ASSIGNMENT: Every entry below should be reproduced exactly, with all pictures left out.

MATERIAL FOR THIS EXERCISE:
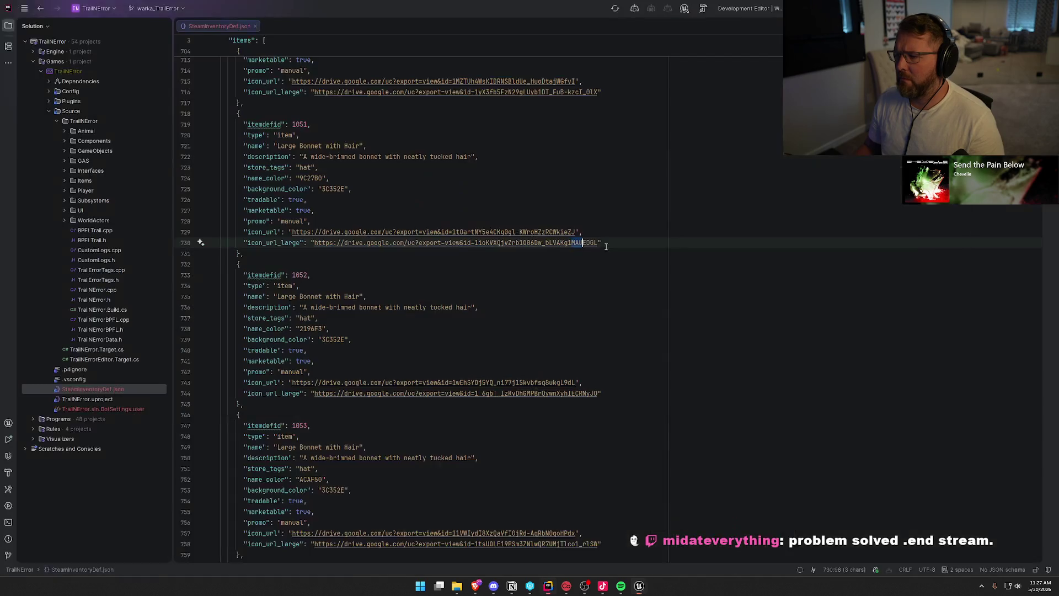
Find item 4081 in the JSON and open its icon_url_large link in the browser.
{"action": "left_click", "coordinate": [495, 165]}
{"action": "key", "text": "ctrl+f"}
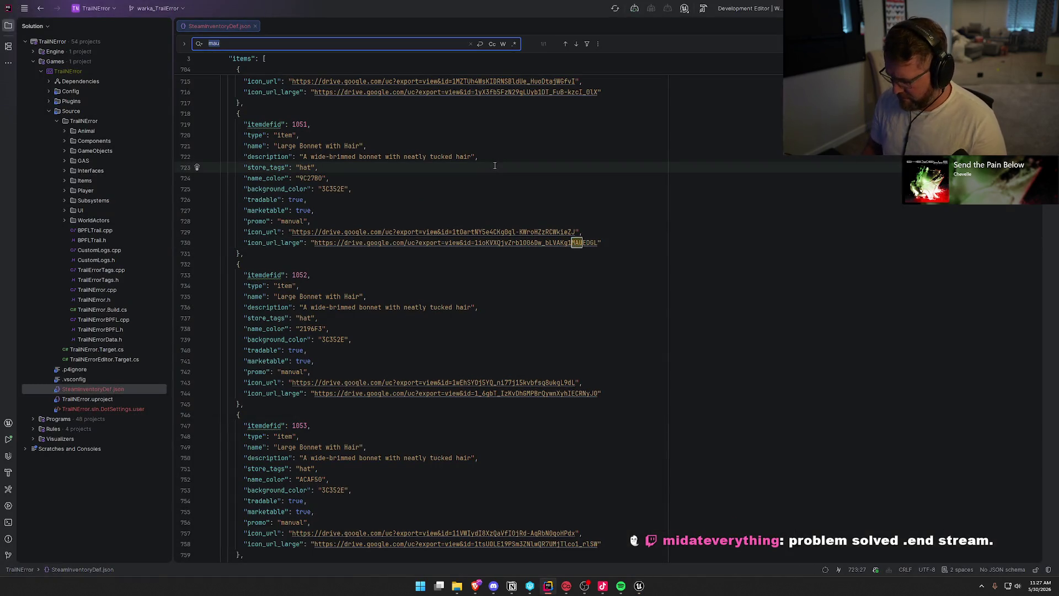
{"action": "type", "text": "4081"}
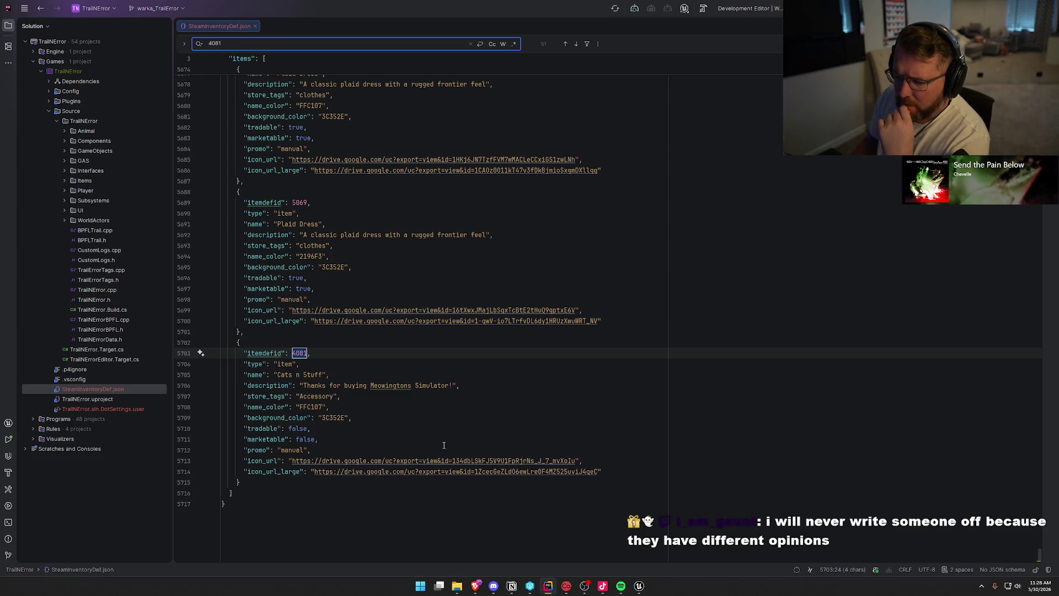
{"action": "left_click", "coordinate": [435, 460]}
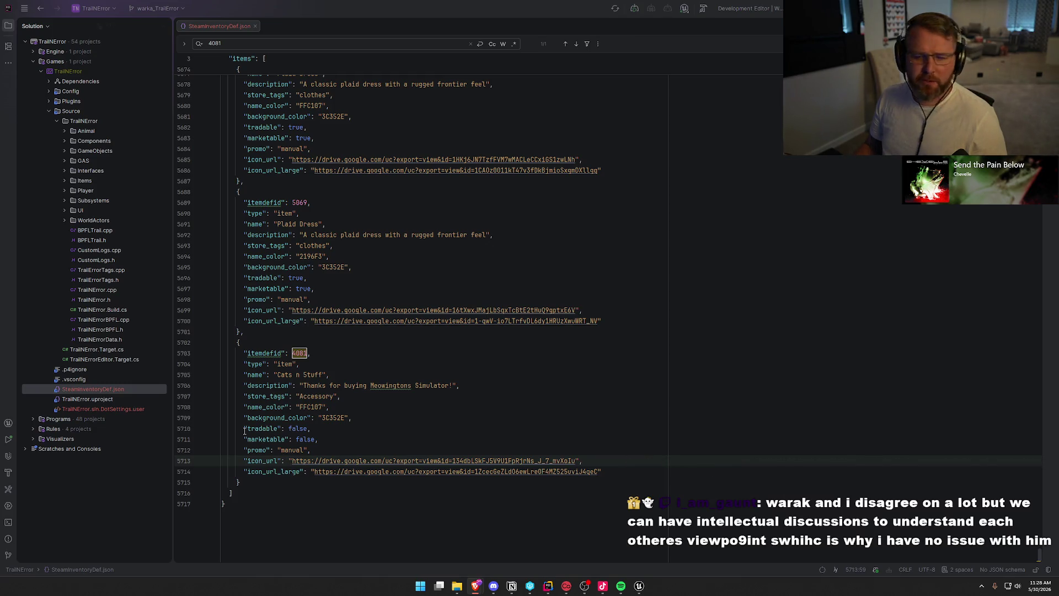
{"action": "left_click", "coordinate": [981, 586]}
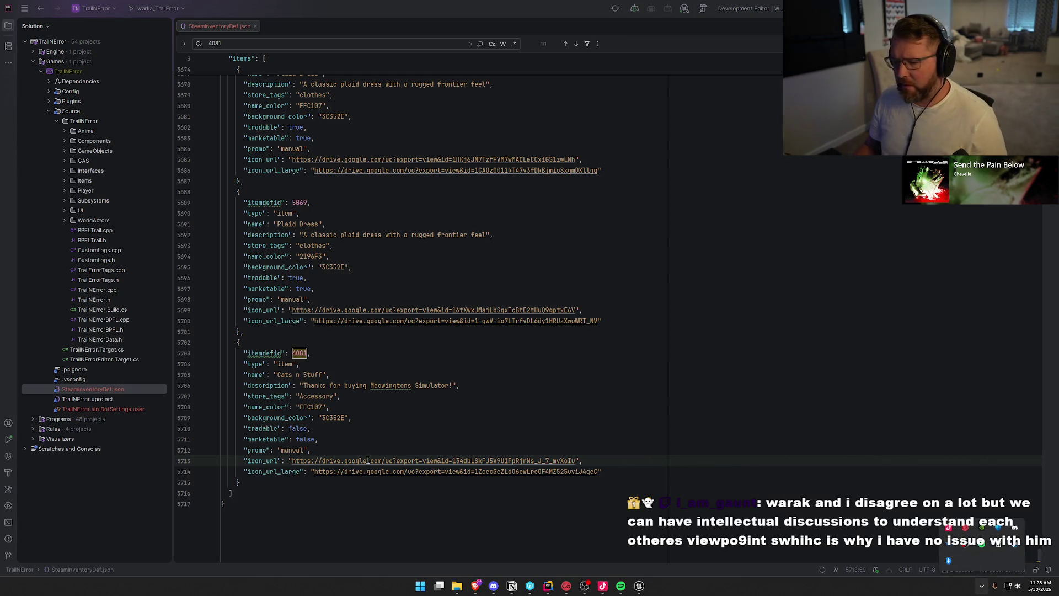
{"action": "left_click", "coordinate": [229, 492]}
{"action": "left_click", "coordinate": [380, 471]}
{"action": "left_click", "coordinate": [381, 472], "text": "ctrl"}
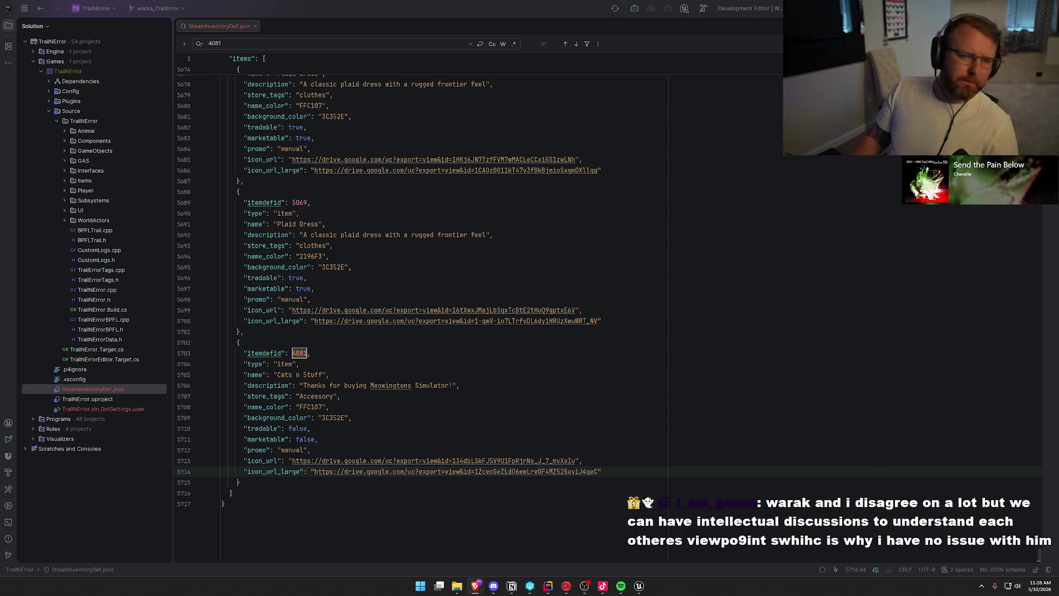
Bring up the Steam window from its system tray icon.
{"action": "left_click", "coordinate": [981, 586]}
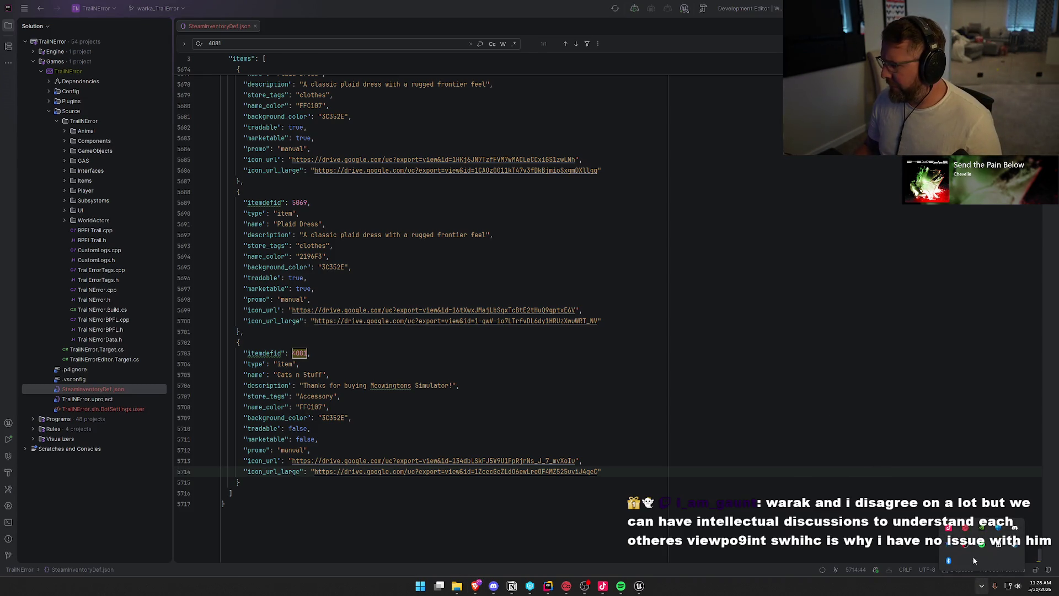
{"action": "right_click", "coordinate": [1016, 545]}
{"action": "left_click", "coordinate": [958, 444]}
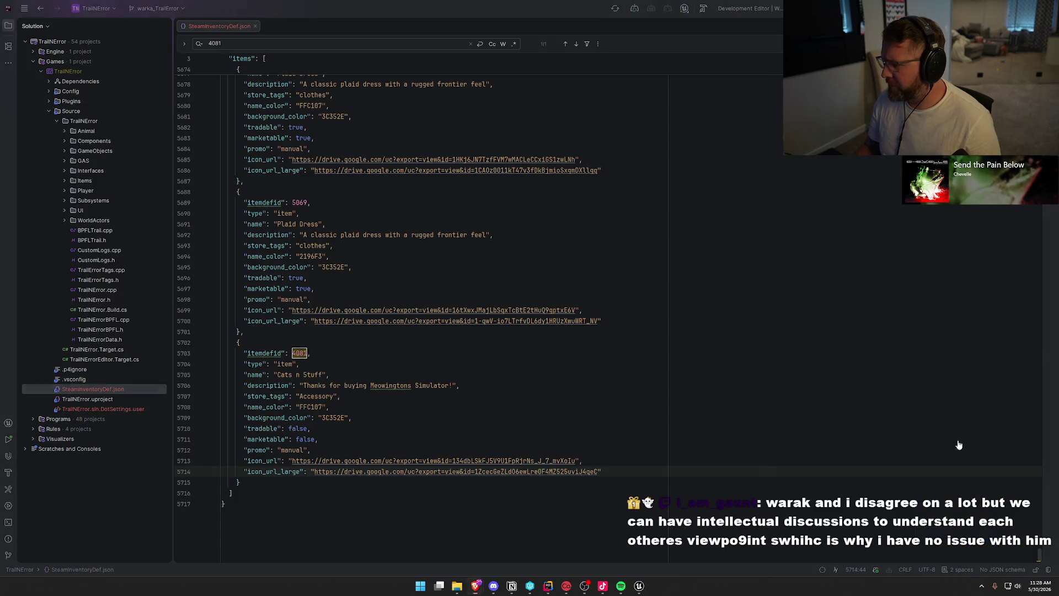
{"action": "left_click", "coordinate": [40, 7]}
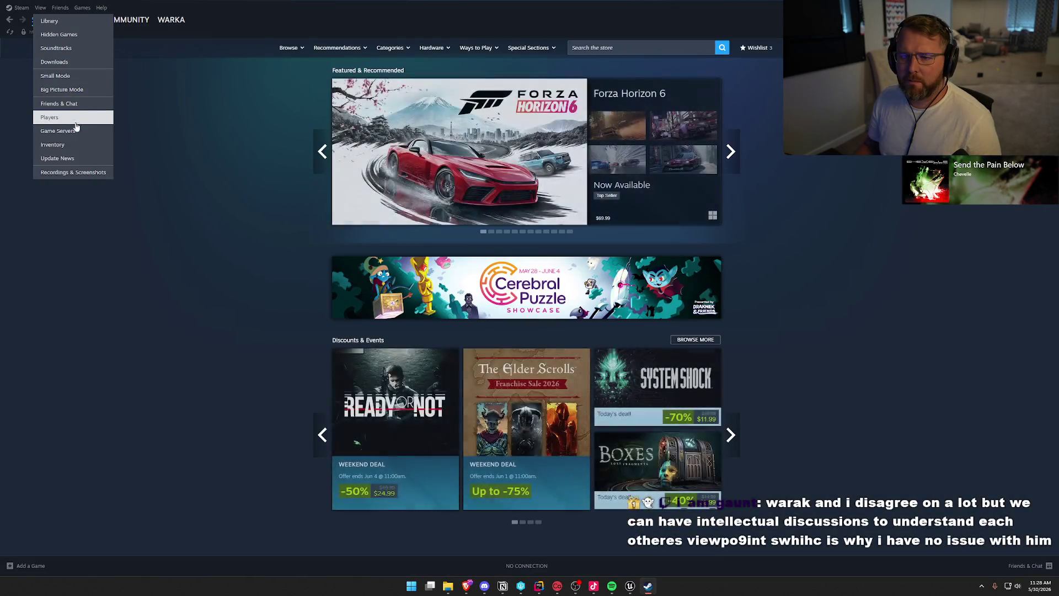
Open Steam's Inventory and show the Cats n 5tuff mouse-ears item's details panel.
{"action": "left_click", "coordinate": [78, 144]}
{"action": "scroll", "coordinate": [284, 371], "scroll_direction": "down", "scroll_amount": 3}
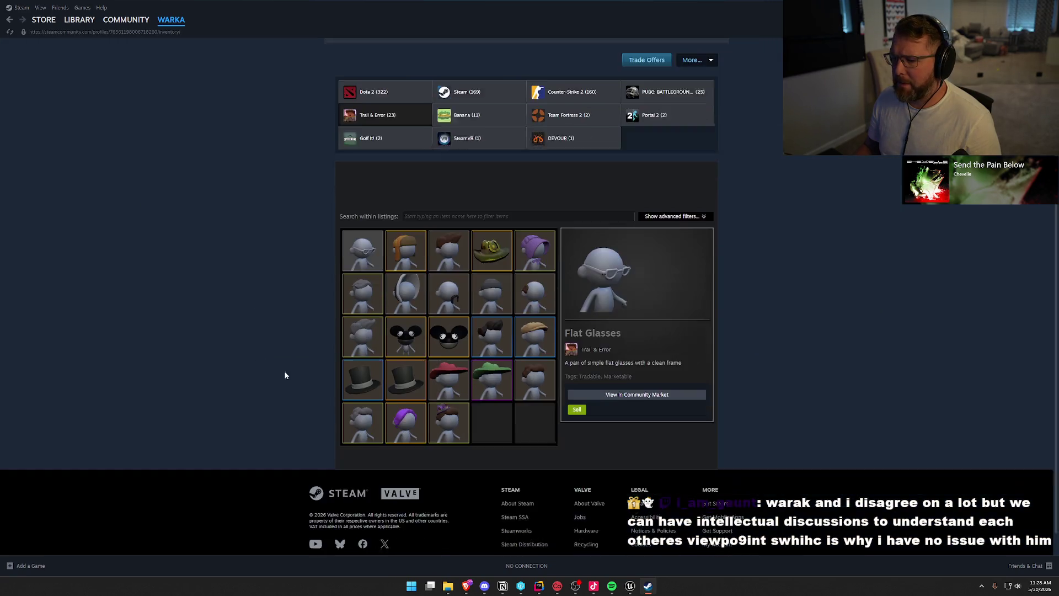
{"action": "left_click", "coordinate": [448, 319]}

ANSWER SECTION:
Find item 4081 in the JSON and open its icon_url_large link in the browser.
{"action": "left_click", "coordinate": [495, 165]}
{"action": "key", "text": "ctrl+f"}
{"action": "type", "text": "4081"}
{"action": "left_click", "coordinate": [435, 460]}
{"action": "left_click", "coordinate": [981, 586]}
{"action": "left_click", "coordinate": [229, 492]}
{"action": "left_click", "coordinate": [380, 471]}
{"action": "left_click", "coordinate": [381, 472], "text": "ctrl"}
Bring up the Steam window from its system tray icon.
{"action": "left_click", "coordinate": [981, 586]}
{"action": "right_click", "coordinate": [1016, 545]}
{"action": "left_click", "coordinate": [958, 444]}
{"action": "left_click", "coordinate": [40, 7]}
Open Steam's Inventory and show the Cats n 5tuff mouse-ears item's details panel.
{"action": "left_click", "coordinate": [78, 144]}
{"action": "scroll", "coordinate": [284, 371], "scroll_direction": "down", "scroll_amount": 3}
{"action": "left_click", "coordinate": [448, 319]}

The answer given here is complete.